Incorporating Weather Forecasts into Short-Term Water Demand Prediction using Probabilistic Deep Learning with Long Short-Term Memory Networks

As could be seen in recent years, ensuring the water supply-demand balance is a topic of increasing concern to supply companies facing the threat of increased demand scenarios resulting from long-term effects due to climate change. Especially demand peaks of multiple hours during the day or persisting demand peaks of several days caused by prolongued dry periods and more heat days throughout the summer force water suppliers to more efficiently control and manage their resources. Being able to take proactive and informed decisions through reliable short-term probabilistic forecasts is therefore crucial in this context.

This research proposes two probabilistic deep learning architectures based on long short-term memory (LSTM) networks to forecast hourly water demand up to 10 days in advance.

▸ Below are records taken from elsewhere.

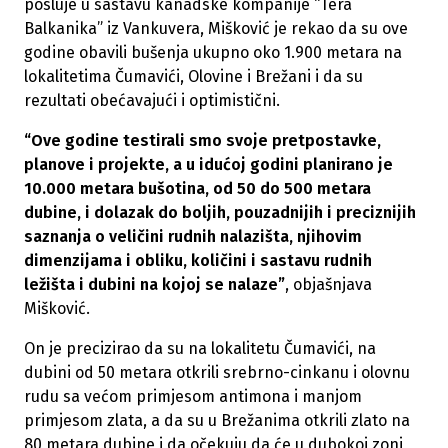
posluje u sastavu kanadske kompanije “Tera
Balkanika” iz Vankuvera, Mišković je rekao da su ove
godine obavili bušenja ukupno oko 1.900 metara na
lokalitetima Čumavići, Olovine i Brežani i da su
rezultati obećavajući i optimistični.
“Ove godine testirali smo svoje pretpostavke,
planove i projekte, a u idućoj godini planirano je
10.000 metara bušotina, od 50 do 500 metara
dubine, i dolazak do boljih, pouzadnijih i preciznijih
saznanja o veličini rudnih nalazišta, njihovim
dimenzijama i obliku, količini i sastavu rudnih
ležišta i dubini na kojoj se nalaze”
, objašnjava
Mišković.
On je precizirao da su na lokalitetu Čumavići, na
dubini od 50 metara otkrili srebrno-cinkanu i olovnu
rudu sa većom primjesom antimona i manjom
primjesom zlata, a da su u Brežanima otkrili zlato na
80 metara dubine i da očekuju da će u dubokoj zoni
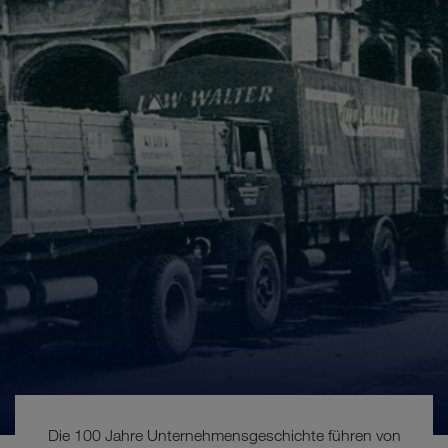
Die 100 Jahre Unternehmensgeschichte führen von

Both models processes different temporal sequences of data, including past observations of water demand and regressors as well as future regressors with different time lengths. The models encode long-term historic information of the water demand and features, including historic meteorological information, and simultaneously incorporate short-term future information on calender- and weather features using statistically optimized point forecasts (DWD MOSMIX) of the latter. Through implementing the models in an autoregressive manner, the output is fed back into itself at each step and predictions are made conditioned on the previous one to account for correct path dependency between consecutive hours. This way the model produces multi-step-ahead forecasts of variable length by using future information together with the historic context.

In a case study of central Germany, the performance of the proposed deep learning models was compared to a Lasso estimated high-dimensional time series model and a conventional AR(p) model. Results indicate the potential of the proposed approach of using weather forecasts in short-term water demand prediction especially for lead times larger than 24 hours.